An electrically and ionically conductive network with high stretchability possesses excellent mechanical properties, along with high ionic and electrical conductivity, which effectively alleviates volume change, stabilizes the electrode interface, maintains the integral electrode structure, and accelerates reaction kinetics, thereby enabling stable operation of high-capacity Si-based electrodes.

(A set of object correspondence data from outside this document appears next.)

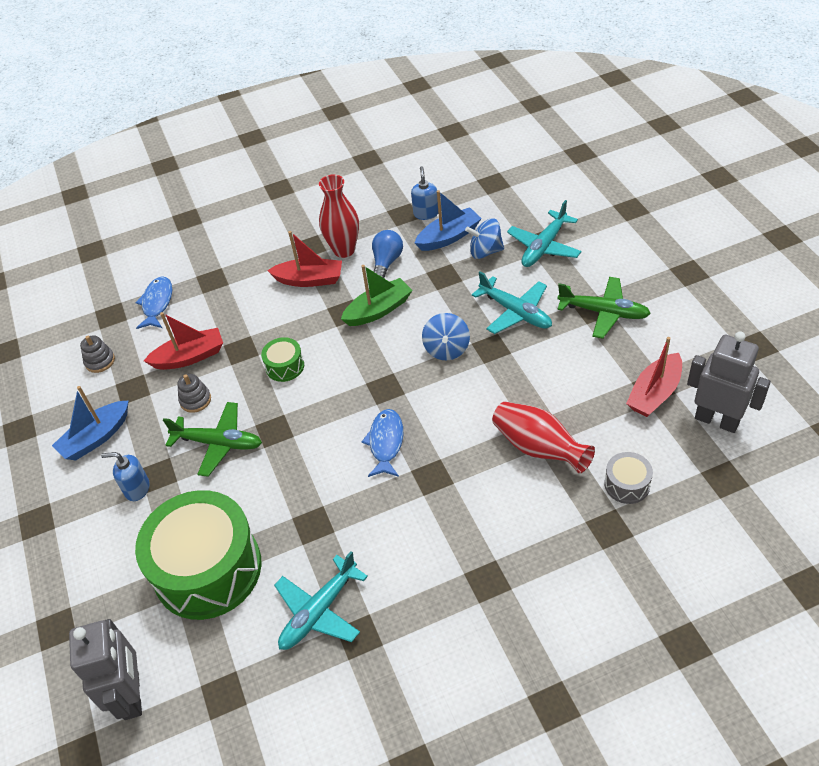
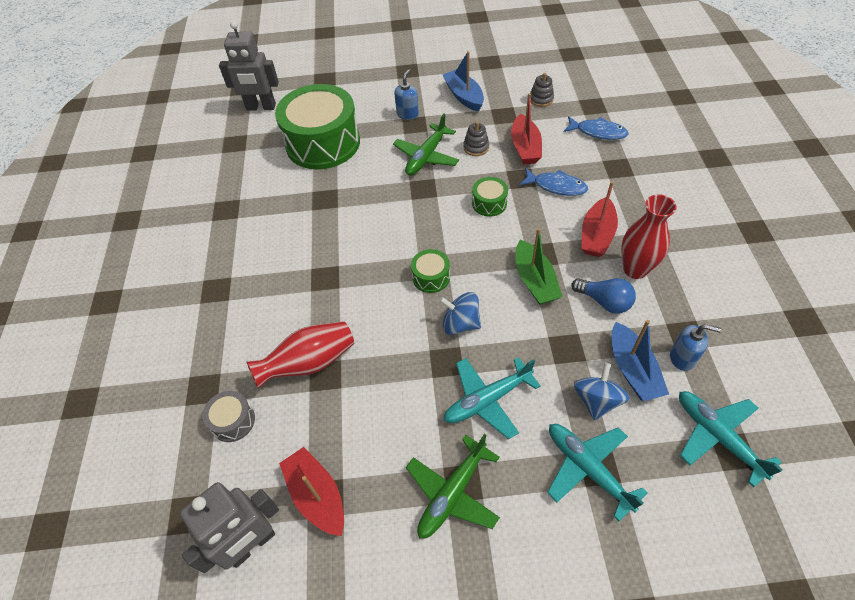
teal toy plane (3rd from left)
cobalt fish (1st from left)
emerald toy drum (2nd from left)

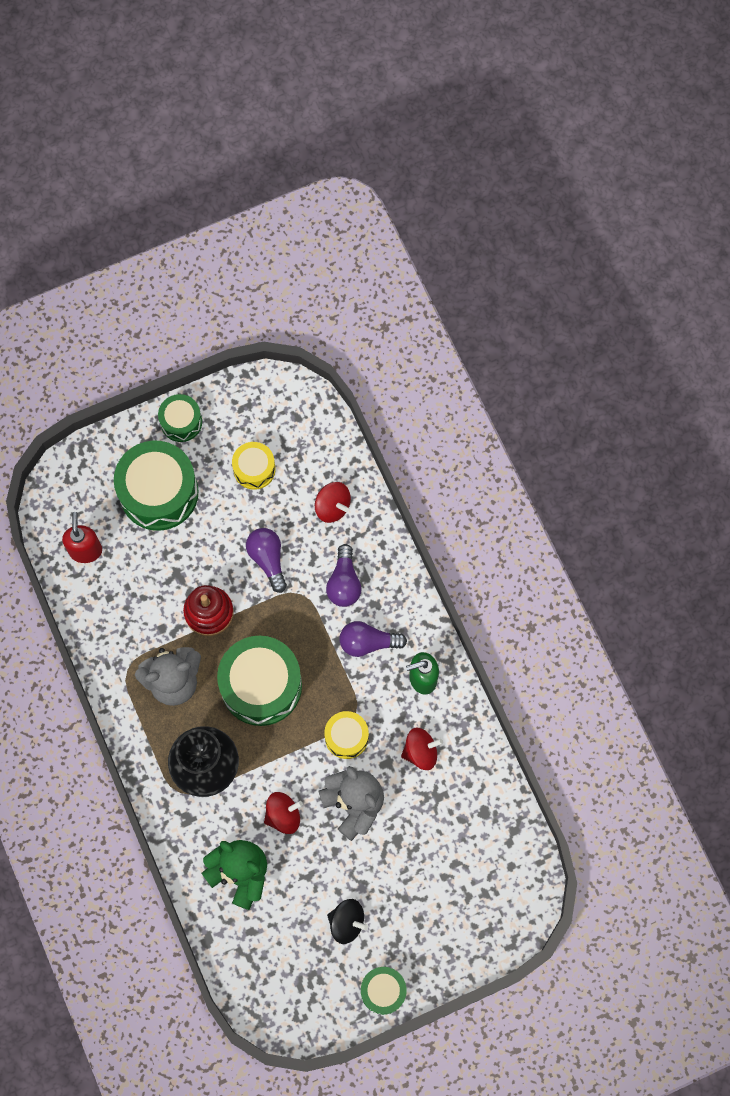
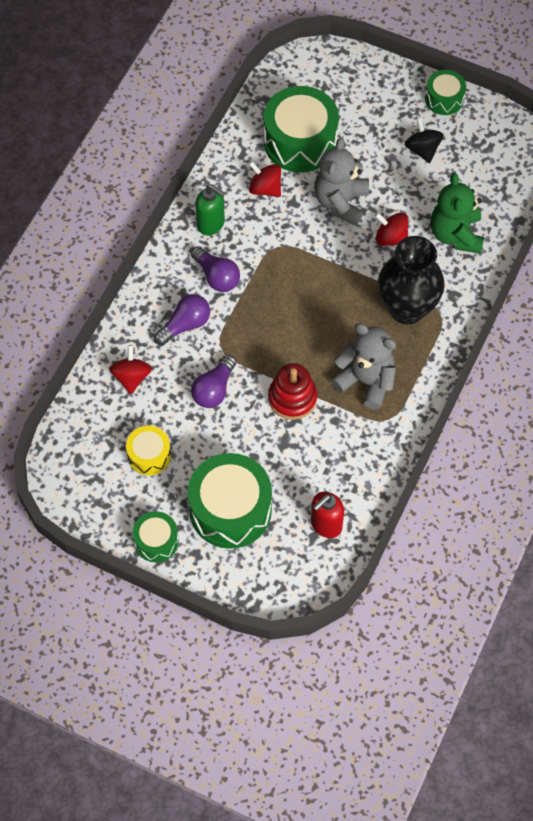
emerald toy drum (3rd from left)
bright yellow toy drum (2nd from left in the first image)

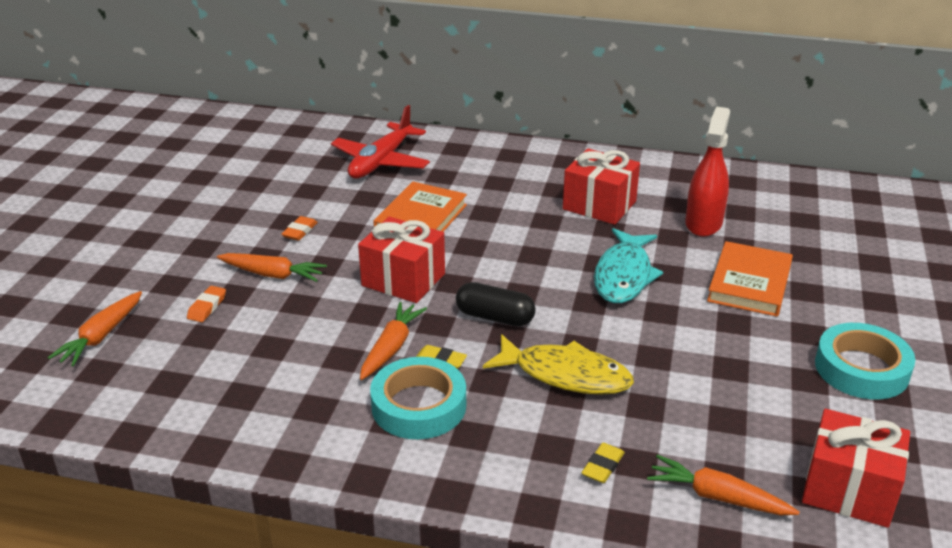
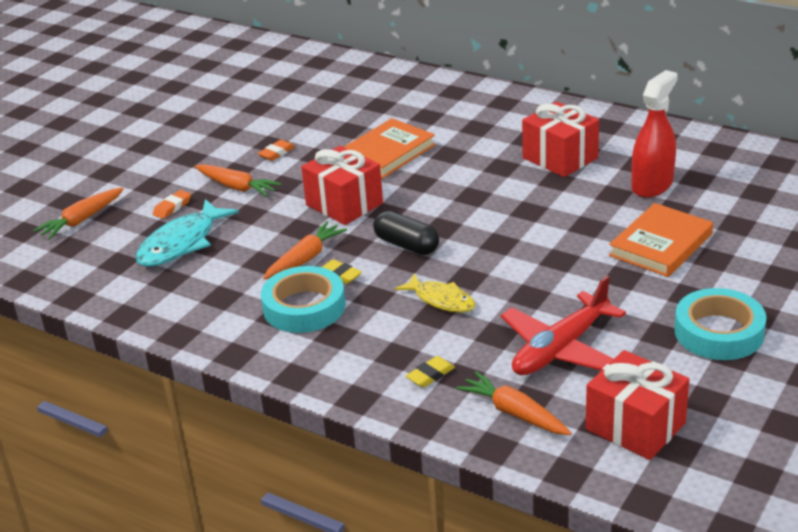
red toy plane
bright yellow fish
teal fish

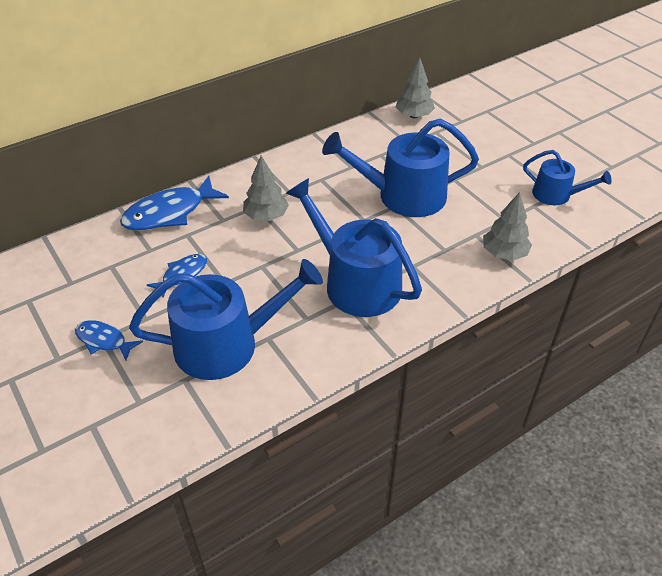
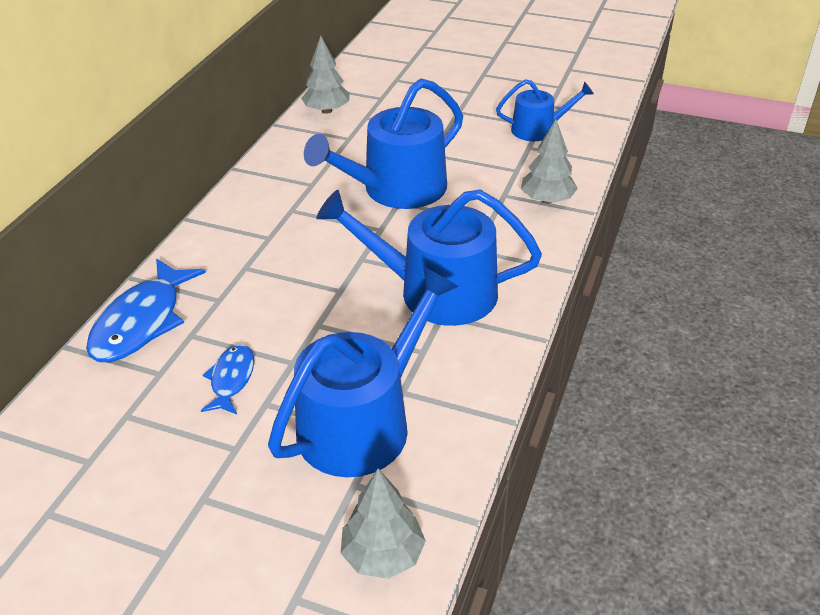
cobalt fish (1st from left in the first image)
grey tree (2nd from left)

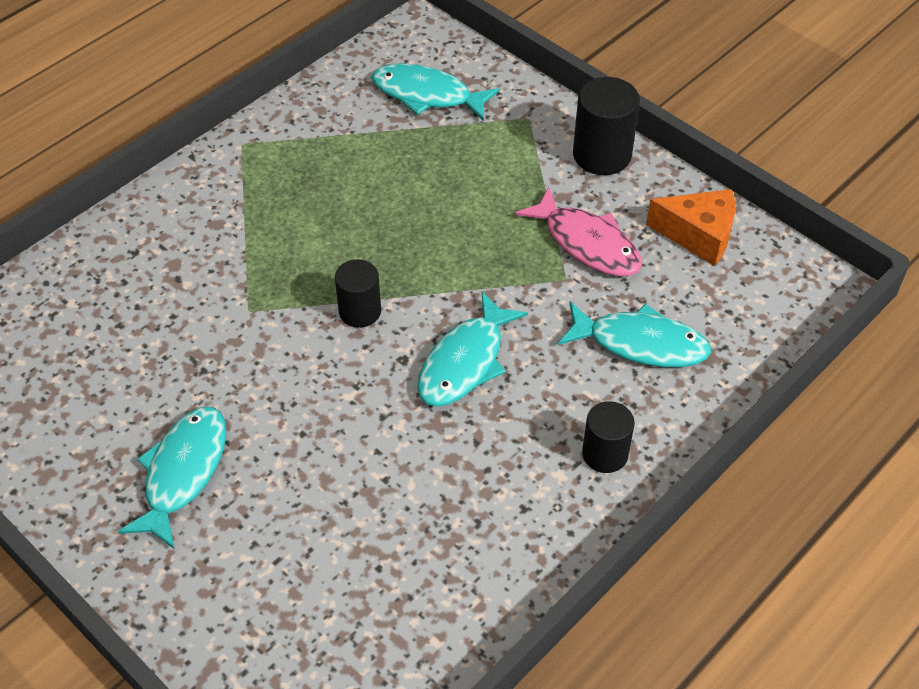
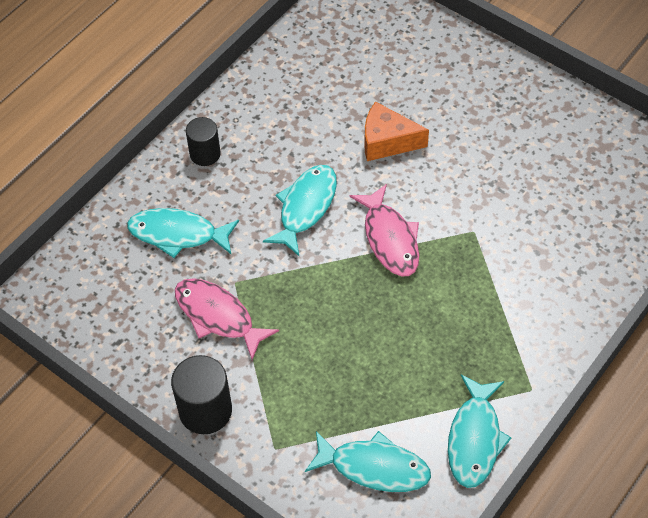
teal fish (4th from left)
pink fish (2nd from left)
bright orange cheese wedge

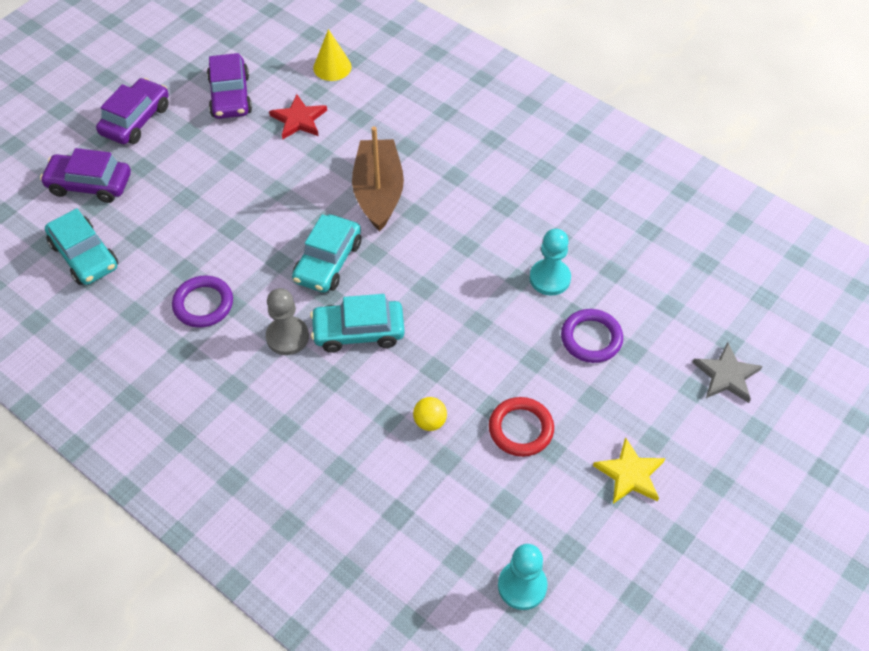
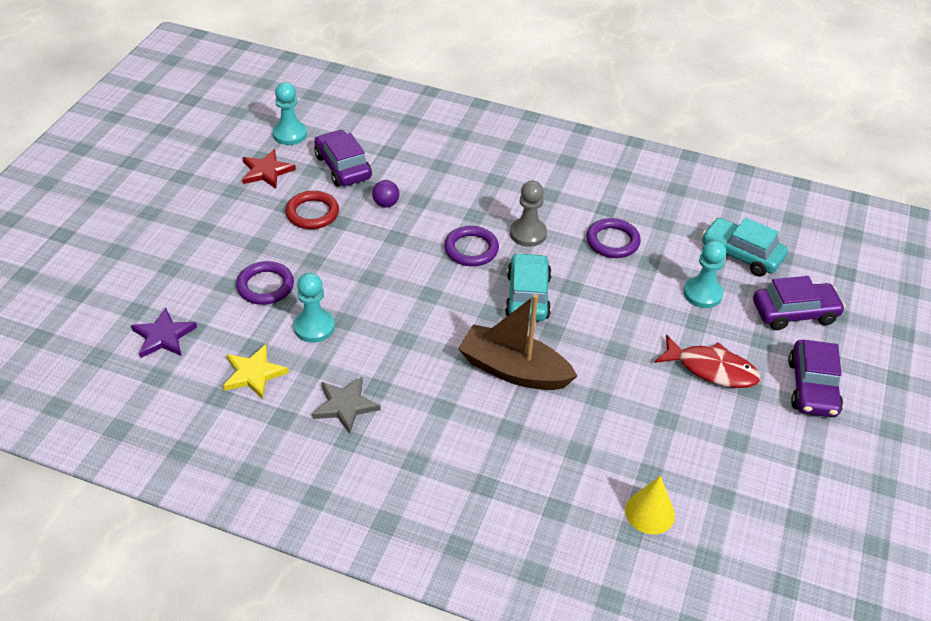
royal purple automobile (1st from left)
red star shape
royal purple hoop (2nd from left)
brown sailboat
royal purple sphere
bright yellow star shape
grey star shape
royal purple star shape
red fish
teal chess pawn (3rd from left)

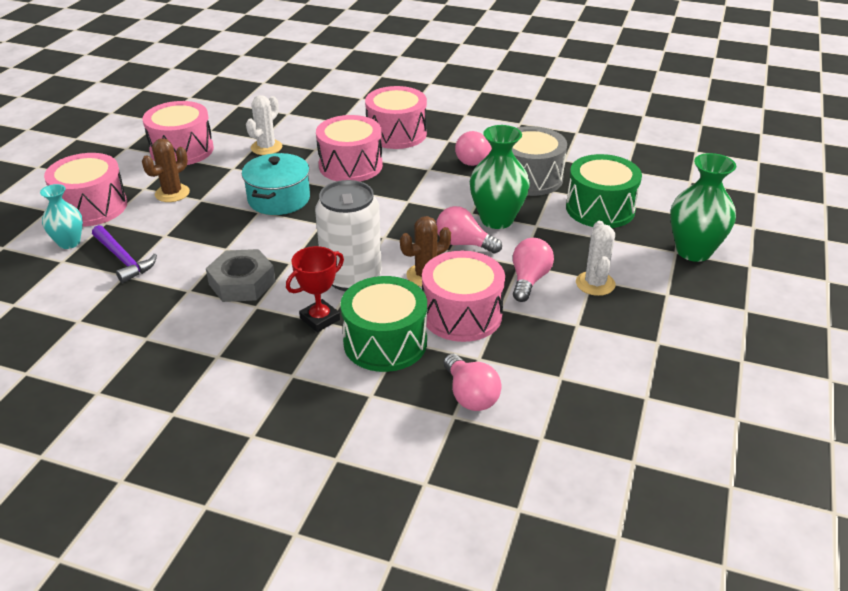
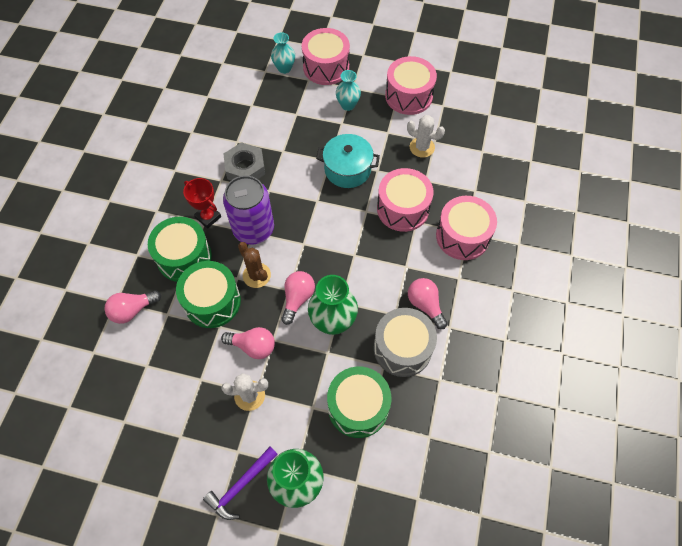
royal purple hammer
teal flower vase (2nd from left)
royal purple soda can
emerald toy drum (2nd from left)

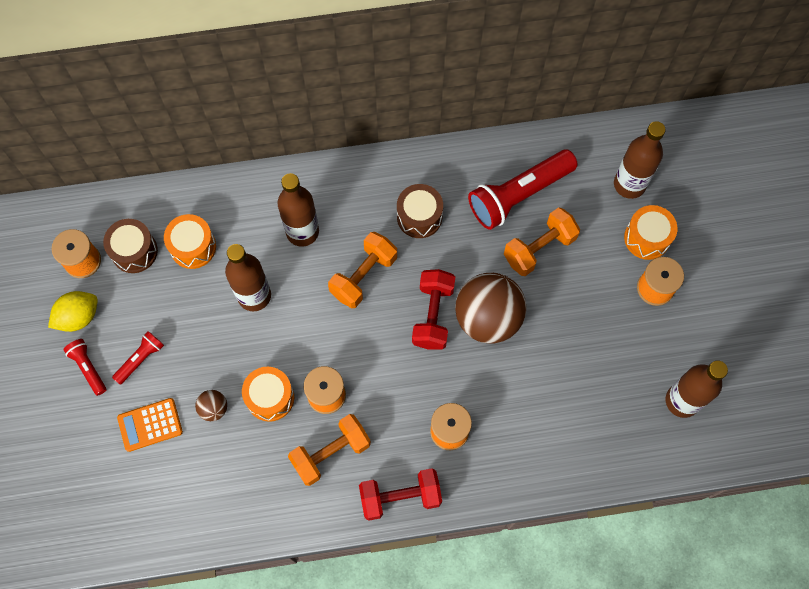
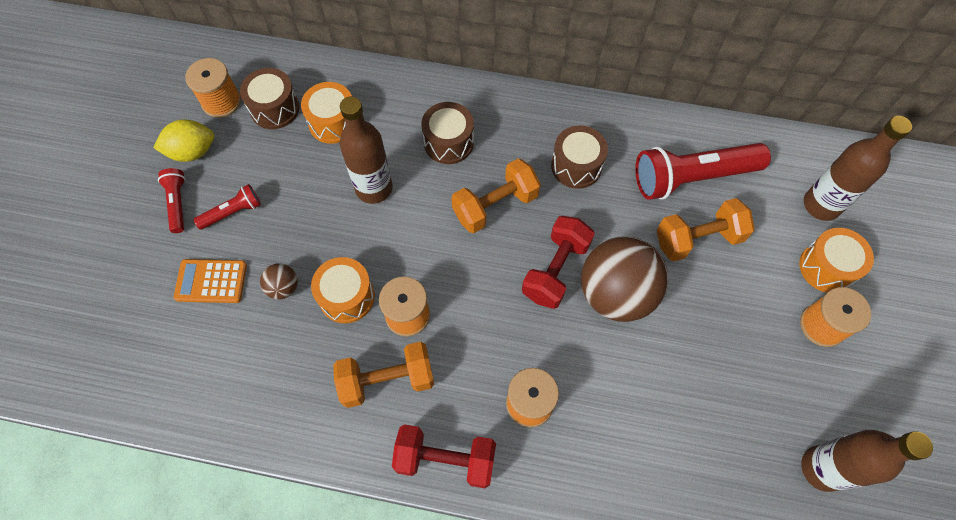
brown toy drum (2nd from left)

Silicon is recognized as a promising anode material for energy-dense lithium-ion batteries due to its high theoretical specific capacity, but encounters great challenges, including huge volume change and unstable interfaces during the cycling process. An electrically and ionically conductive network with high stretchability is reported, prepared from single-walled carbon nanotubes and a polymeric network (PAA-EP), which enables a high-performance micro-sized silicon (μSi) anode. The PAA-EP network is synthesized through the cross-linking reaction between poly(acrylic acid) and terminal hydroxyl polyethers. Such a binder design combines high strength with exceptional toughness by integrating the stiffness of poly(acrylic acid) with the pliability of polyethers. The as-prepared μSi anode with PAA-EP exhibits extremely high initial specific capacity (4030.4 mAh g⁻¹), unprecedented long-term cycle stability (capacity remaining 904 mAh g⁻¹ after 500 cycles at 2.0 A g⁻¹), and superior rate performance (1692 mAh g⁻¹ at 3.0 A g⁻¹). Meanwhile, this network also enables SiO _x anodes with an ultrahigh capacity retention of 98.52% at 0.75 A  g⁻¹ after 500 cycles (calculated from the 26th cycle), highlighting promising commercial application prospects. This work provides a straightforward yet efficient strategy for stabilizing Si-based anodes, which paves a new way to improve the electrochemical performance of various high-capacity electrode materials.